Number and Visual Patterns

The focus of this unit is number patterns and patterns made with shapes or other materials. Much of mathematics involves recognizing, creating, describing, and extending patterns. It is important for students to be able to recognize a pattern and to be able to describe and extend it. 

Topics covered include:

• identifying the core of repeating patterns (grade 2)

• extending repeating patterns (grade 2)

• predicting an element of a repeating pattern (grade 2)

• creating a repeating pattern (grade 2)

• identifying and describing increasing and decreasing patterns (grade 3)

• describing patterns with a pattern rule that includes a starting point and how the pattern continues (grade 3)

• creating increasing and decreasing geometric patterns (grade 3)

• extending patterns to confirm a prediction (grade 3)

• creating an increasing or decreasing pattern from a given pattern rule (grade 3)
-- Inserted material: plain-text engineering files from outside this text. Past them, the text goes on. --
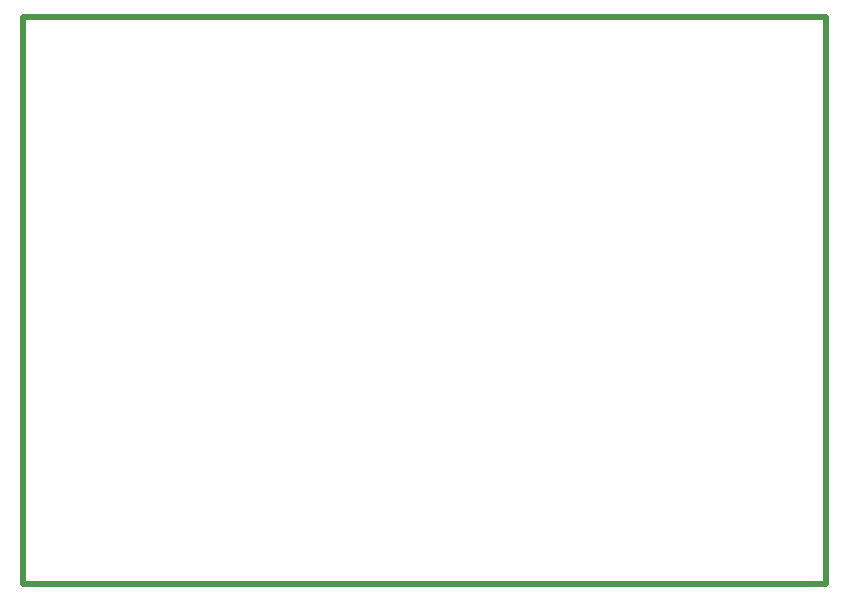
<source format=gbr>
%TF.GenerationSoftware,KiCad,Pcbnew,(5.1.4)-1*%
%TF.CreationDate,2020-02-28T22:37:56+08:00*%
%TF.ProjectId,power,706f7765-722e-46b6-9963-61645f706362,rev?*%
%TF.SameCoordinates,Original*%
%TF.FileFunction,Profile,NP*%
%FSLAX46Y46*%
G04 Gerber Fmt 4.6, Leading zero omitted, Abs format (unit mm)*
G04 Created by KiCad (PCBNEW (5.1.4)-1) date 2020-02-28 22:37:56*
%MOMM*%
%LPD*%
G04 APERTURE LIST*
%ADD10C,0.500000*%
G04 APERTURE END LIST*
D10*
X20000000Y-68000000D02*
X20000000Y-20000000D01*
X20000000Y-68000000D02*
X88000000Y-68000000D01*
X88000000Y-20000000D02*
X88000000Y-68000000D01*
X20000000Y-20000000D02*
X88000000Y-20000000D01*
M02*

</source>
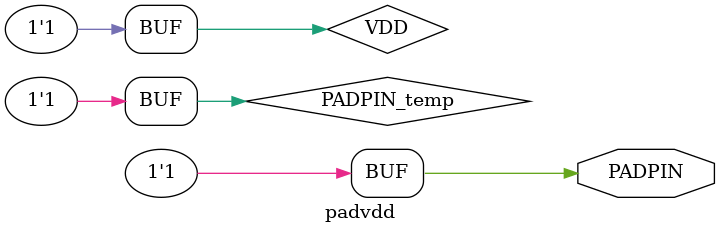
<source format=v>
module padvdd(PADPIN);
  parameter N = 0;
  parameter SLIM_FLAG = 0;
  parameter PTYPE = "REGULAR";
  parameter YPITCH = "12ma";
  parameter
        d_PADPIN_r = 1,
        d_PADPIN_f = 1;
  output  PADPIN;
  reg  PADPIN_temp;
  supply1  VDD;
  assign #(d_PADPIN_r,d_PADPIN_f) PADPIN = PADPIN_temp;
  initial
    PADPIN_temp = 1'b1;
endmodule

</source>
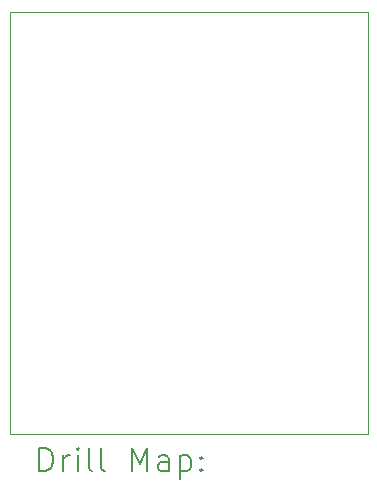
<source format=gbr>
%TF.GenerationSoftware,KiCad,Pcbnew,6.0.11+dfsg-1*%
%TF.CreationDate,2024-02-21T10:26:08+01:00*%
%TF.ProjectId,PCB_TMS,5043425f-544d-4532-9e6b-696361645f70,rev?*%
%TF.SameCoordinates,Original*%
%TF.FileFunction,Drillmap*%
%TF.FilePolarity,Positive*%
%FSLAX45Y45*%
G04 Gerber Fmt 4.5, Leading zero omitted, Abs format (unit mm)*
G04 Created by KiCad (PCBNEW 6.0.11+dfsg-1) date 2024-02-21 10:26:08*
%MOMM*%
%LPD*%
G01*
G04 APERTURE LIST*
%ADD10C,0.100000*%
%ADD11C,0.200000*%
G04 APERTURE END LIST*
D10*
X12725000Y-7595000D02*
X15760000Y-7595000D01*
X15760000Y-7595000D02*
X15760000Y-11166600D01*
X15760000Y-11166600D02*
X12725000Y-11166600D01*
X12725000Y-11166600D02*
X12725000Y-7595000D01*
D11*
X12977619Y-11482076D02*
X12977619Y-11282076D01*
X13025238Y-11282076D01*
X13053809Y-11291600D01*
X13072857Y-11310648D01*
X13082381Y-11329695D01*
X13091905Y-11367790D01*
X13091905Y-11396362D01*
X13082381Y-11434457D01*
X13072857Y-11453505D01*
X13053809Y-11472552D01*
X13025238Y-11482076D01*
X12977619Y-11482076D01*
X13177619Y-11482076D02*
X13177619Y-11348743D01*
X13177619Y-11386838D02*
X13187143Y-11367790D01*
X13196667Y-11358267D01*
X13215714Y-11348743D01*
X13234762Y-11348743D01*
X13301428Y-11482076D02*
X13301428Y-11348743D01*
X13301428Y-11282076D02*
X13291905Y-11291600D01*
X13301428Y-11301124D01*
X13310952Y-11291600D01*
X13301428Y-11282076D01*
X13301428Y-11301124D01*
X13425238Y-11482076D02*
X13406190Y-11472552D01*
X13396667Y-11453505D01*
X13396667Y-11282076D01*
X13530000Y-11482076D02*
X13510952Y-11472552D01*
X13501428Y-11453505D01*
X13501428Y-11282076D01*
X13758571Y-11482076D02*
X13758571Y-11282076D01*
X13825238Y-11424933D01*
X13891905Y-11282076D01*
X13891905Y-11482076D01*
X14072857Y-11482076D02*
X14072857Y-11377314D01*
X14063333Y-11358267D01*
X14044286Y-11348743D01*
X14006190Y-11348743D01*
X13987143Y-11358267D01*
X14072857Y-11472552D02*
X14053809Y-11482076D01*
X14006190Y-11482076D01*
X13987143Y-11472552D01*
X13977619Y-11453505D01*
X13977619Y-11434457D01*
X13987143Y-11415409D01*
X14006190Y-11405886D01*
X14053809Y-11405886D01*
X14072857Y-11396362D01*
X14168095Y-11348743D02*
X14168095Y-11548743D01*
X14168095Y-11358267D02*
X14187143Y-11348743D01*
X14225238Y-11348743D01*
X14244286Y-11358267D01*
X14253809Y-11367790D01*
X14263333Y-11386838D01*
X14263333Y-11443981D01*
X14253809Y-11463028D01*
X14244286Y-11472552D01*
X14225238Y-11482076D01*
X14187143Y-11482076D01*
X14168095Y-11472552D01*
X14349048Y-11463028D02*
X14358571Y-11472552D01*
X14349048Y-11482076D01*
X14339524Y-11472552D01*
X14349048Y-11463028D01*
X14349048Y-11482076D01*
X14349048Y-11358267D02*
X14358571Y-11367790D01*
X14349048Y-11377314D01*
X14339524Y-11367790D01*
X14349048Y-11358267D01*
X14349048Y-11377314D01*
M02*

</source>
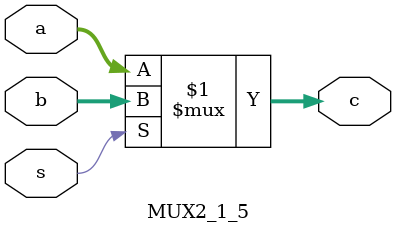
<source format=v>
`timescale 1ns / 1ps


module MUX2_1_5(a , b , s , c) ;
    input[ 4:0] a , b ;
    input s;
    output [4:0] c;
    assign c = s ? b : a;
endmodule

</source>
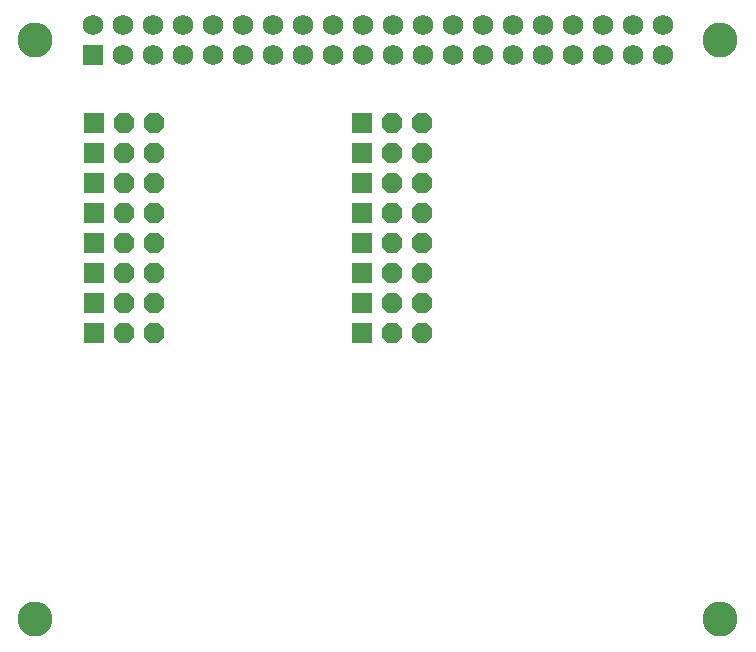
<source format=gts>
G75*
%MOIN*%
%OFA0B0*%
%FSLAX25Y25*%
%IPPOS*%
%LPD*%
%AMOC8*
5,1,8,0,0,1.08239X$1,22.5*
%
%ADD10C,0.11627*%
%ADD11R,0.06800X0.06800*%
%ADD12C,0.06800*%
%ADD13R,0.06737X0.06737*%
%ADD14OC8,0.06737*%
D10*
X0018780Y0018780D03*
X0247126Y0018780D03*
X0247126Y0211693D03*
X0018780Y0211693D03*
D11*
X0037953Y0206693D03*
D12*
X0047900Y0206700D03*
X0057900Y0206700D03*
X0067900Y0206700D03*
X0077900Y0206700D03*
X0087900Y0206700D03*
X0097900Y0206700D03*
X0107900Y0206700D03*
X0117900Y0206700D03*
X0127900Y0206700D03*
X0137900Y0206700D03*
X0147900Y0206700D03*
X0157900Y0206700D03*
X0167900Y0206700D03*
X0177900Y0206700D03*
X0187900Y0206700D03*
X0197900Y0206700D03*
X0207900Y0206700D03*
X0217900Y0206700D03*
X0227900Y0206700D03*
X0227900Y0216700D03*
X0217900Y0216700D03*
X0207900Y0216700D03*
X0197900Y0216700D03*
X0187900Y0216700D03*
X0177900Y0216700D03*
X0167900Y0216700D03*
X0157900Y0216700D03*
X0147900Y0216700D03*
X0137900Y0216700D03*
X0127900Y0216700D03*
X0117900Y0216700D03*
X0107900Y0216700D03*
X0097900Y0216700D03*
X0087900Y0216700D03*
X0077900Y0216700D03*
X0067900Y0216700D03*
X0057900Y0216700D03*
X0047900Y0216700D03*
X0037900Y0216700D03*
D13*
X0038307Y0184134D03*
X0038307Y0174134D03*
X0038307Y0164134D03*
X0038307Y0154134D03*
X0038307Y0144134D03*
X0038307Y0134134D03*
X0038307Y0124134D03*
X0038307Y0114134D03*
X0127677Y0114134D03*
X0127677Y0124134D03*
X0127677Y0134134D03*
X0127677Y0144134D03*
X0127677Y0154134D03*
X0127677Y0164134D03*
X0127677Y0174134D03*
X0127677Y0184134D03*
D14*
X0137677Y0184134D03*
X0147677Y0184134D03*
X0147677Y0174134D03*
X0137677Y0174134D03*
X0137677Y0164134D03*
X0147677Y0164134D03*
X0147677Y0154134D03*
X0137677Y0154134D03*
X0137677Y0144134D03*
X0147677Y0144134D03*
X0147677Y0134134D03*
X0137677Y0134134D03*
X0137677Y0124134D03*
X0147677Y0124134D03*
X0147677Y0114134D03*
X0137677Y0114134D03*
X0058307Y0114134D03*
X0048307Y0114134D03*
X0048307Y0124134D03*
X0058307Y0124134D03*
X0058307Y0134134D03*
X0048307Y0134134D03*
X0048307Y0144134D03*
X0058307Y0144134D03*
X0058307Y0154134D03*
X0048307Y0154134D03*
X0048307Y0164134D03*
X0058307Y0164134D03*
X0058307Y0174134D03*
X0048307Y0174134D03*
X0048307Y0184134D03*
X0058307Y0184134D03*
M02*

</source>
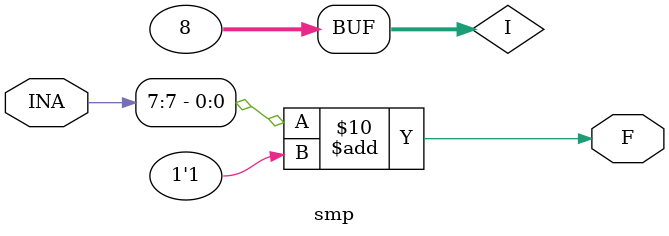
<source format=v>
module smp(INA,F);
 input[7:0]   INA;
 output       F;
 reg F;
 integer I;
  always @(INA) begin : loop
      for (I = 0; I <= 7; I = I + 1)
        F = INA[I] + 1'b1;
  end
endmodule


</source>
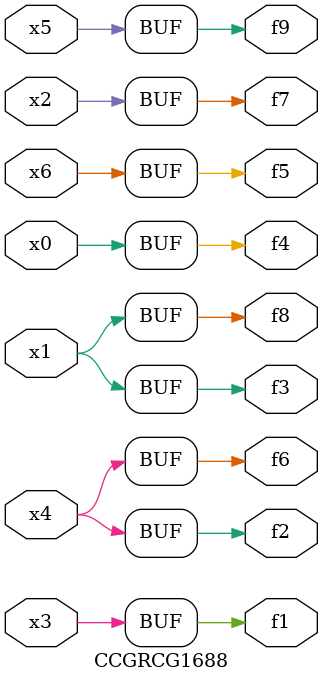
<source format=v>
module CCGRCG1688(
	input x0, x1, x2, x3, x4, x5, x6,
	output f1, f2, f3, f4, f5, f6, f7, f8, f9
);
	assign f1 = x3;
	assign f2 = x4;
	assign f3 = x1;
	assign f4 = x0;
	assign f5 = x6;
	assign f6 = x4;
	assign f7 = x2;
	assign f8 = x1;
	assign f9 = x5;
endmodule

</source>
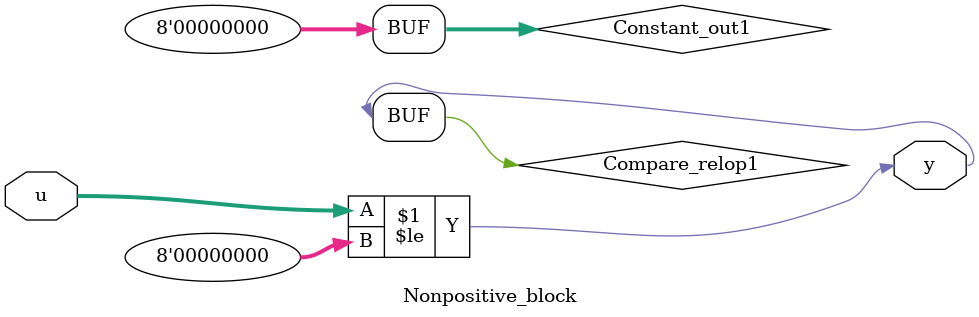
<source format=v>



`timescale 1 ns / 1 ns

module Nonpositive_block
          (u,
           y);


  input   [7:0] u;  // uint8
  output  y;


  wire [7:0] Constant_out1;  // uint8
  wire Compare_relop1;


  assign Constant_out1 = 8'b00000000;



  assign Compare_relop1 = u <= Constant_out1;



  assign y = Compare_relop1;

endmodule  // Nonpositive_block


</source>
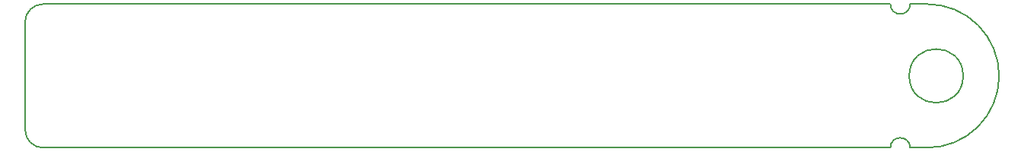
<source format=gko>
G04 #@! TF.GenerationSoftware,KiCad,Pcbnew,(5.1.4-0-10_14)*
G04 #@! TF.CreationDate,2019-09-20T09:10:15-07:00*
G04 #@! TF.ProjectId,STM32L0xx_18650,53544d33-324c-4307-9878-5f3138363530,rev?*
G04 #@! TF.SameCoordinates,Original*
G04 #@! TF.FileFunction,Profile,NP*
%FSLAX46Y46*%
G04 Gerber Fmt 4.6, Leading zero omitted, Abs format (unit mm)*
G04 Created by KiCad (PCBNEW (5.1.4-0-10_14)) date 2019-09-20 09:10:15*
%MOMM*%
%LPD*%
G04 APERTURE LIST*
%ADD10C,0.150000*%
G04 APERTURE END LIST*
D10*
X156600000Y-92000000D02*
X158499999Y-91999845D01*
X156600000Y-108000000D02*
X158450001Y-107999999D01*
X158499999Y-91999845D02*
G75*
G02X158450001Y-107999999I1J-8000155D01*
G01*
X162500000Y-100000000D02*
G75*
G03X162500000Y-100000000I-3000000J0D01*
G01*
X154400000Y-108000000D02*
G75*
G02X156600000Y-108000000I1100000J0D01*
G01*
X156600000Y-92000000D02*
G75*
G02X154400000Y-92000000I-1100000J0D01*
G01*
X60100000Y-108000000D02*
G75*
G02X58100000Y-106000000I0J2000000D01*
G01*
X58100000Y-94000000D02*
G75*
G02X60100000Y-92000000I2000000J0D01*
G01*
X58100000Y-94000000D02*
X58100000Y-106000000D01*
X60100000Y-108000000D02*
X154400000Y-108000000D01*
X60100000Y-92000000D02*
X154400000Y-92000000D01*
M02*

</source>
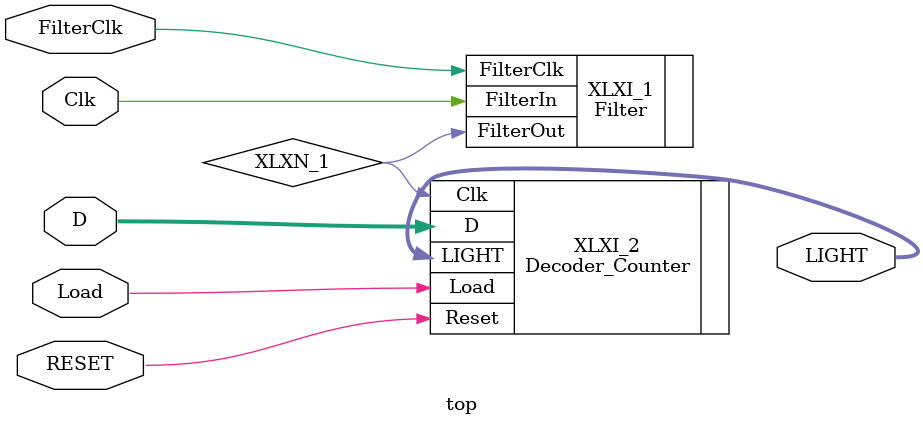
<source format=v>
`timescale 1ns / 1ps

module top(Clk, 
           D, 
           FilterClk, 
           Load, 
           RESET, 
           LIGHT);

    input Clk;
    input [3:0] D;
    input FilterClk;
    input Load;
    input RESET;
   output [7:0] LIGHT;
   
   wire XLXN_1;
   
   Filter XLXI_1 (.FilterClk(FilterClk), 
                  .FilterIn(Clk), 
                  .FilterOut(XLXN_1));
   Decoder_Counter XLXI_2 (.Clk(XLXN_1), 
                           .D(D[3:0]), 
                           .Load(Load), 
                           .Reset(RESET), 
                           .LIGHT(LIGHT[7:0]));
endmodule

</source>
• exploring number patterns, including skip counting patterns and patterns on hundreds charts (grade 3)

• identifying errors and missing elements in patterns (grade 3)

• comparing patterns, and describing how they are alike and how they are different

What are Patterns?

Patterns occur when numbers or items are placed in a sequence where the change from one item to the next is predictable and consistent. 

Repeating Patterns (grade 2)

A repeating pattern is one where a certain sequence is repeated over and over. Red, blue, red, blue, red, blue is a repeating pattern because the sequence "red, blue" repeats.  In this case we say that "red, blue" is the core of this pattern, because that is the part that repeats. The core of a pattern can be more than just 2 elements, and students need to be able to look at a pattern and determine its core. 

Increasing and Decreasing Patterns (grade 3)

An increasing pattern is one where the numbers or the objects increase in a predictable way as the pattern continues. For example: 2, 5, 8, 11,... is an increasing pattern, because the numbers increase by 3 each time. Similarly, a decreasing pattern is one where the numbers or objects decrease as the pattern continues. For example: 75, 65, 55, 45... is a decreasing pattern because the numbers decrease by 10.

Pattern Rules (grade 3)

Students need to be able to describe a pattern so that it can be recreated. A pattern rule uses a standard format for describing a pattern. A pattern rule always tells the starting point and how each item in the pattern changes as the pattern continues. For example, this pattern:

X    XX    XXX    XXXX    XXXXX

has a pattern rule of: "Start with 1 X. Add 1 X each time."

This pattern: 75, 65, 55, 45 has a pattern rule of: "Start at 65. Subtract 10 each time."

Extending and Predicting

The whole point of being able to notice and describe patterns is to solve problems. Most mathematics is based on noticing and using patterns to solve problems. When students notice a pattern, they should be able to use the pattern rule to extend the pattern. Sometimes the information we're looking for is further along the sequence than just the next number. 

Think about solving these problems: 

A machine dispenses gum balls in a repeating pattern of yellow, blue, green, red. If each child in line takes only one gum ball, what colour gum with the 14th child get?

Mr. Beals goes for a walk each night. On Monday, he walked 2 km. Tuesday 3 km. Wednesday 4km. If the pattern continues, how far will he walk on Saturday? Students need to be able to notice the pattern and use it to predict what Saturday will look like. That's a lot of walking I did that week!

Some Ways to Practice at Home

• Patterns occur everywhere. Be on the look out for them, and ask your child to notice the pattern and describe it to you. Try to encourage them to tell you the pattern rule. 

• When your child is playing with Lego or other toys, give them a pattern rule and see if they can create the pattern. You could also make a pattern and see if they can extend it.

• Set up riddles or a treasure hunt where your child needs to extend a pattern in order to find the final answer.

• While playing outside, get your child to use natural items to make you an increasing or a decreasing pattern. You could also build a pattern and have them tell you the pattern rule and extend the pattern.